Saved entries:
^^^^^^^^^^^^^^^^
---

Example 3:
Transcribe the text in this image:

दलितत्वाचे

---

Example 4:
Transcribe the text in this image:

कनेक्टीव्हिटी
^^^^^^^^^^^^^^^^
● REQUIREMENT
An exact transcription of all the entries is needed.

● OUTPUT
---

Example 3:
Transcribe the text in this image:

दलितत्वाचे

---

Example 4:
Transcribe the text in this image:

कनेक्टीव्हिटी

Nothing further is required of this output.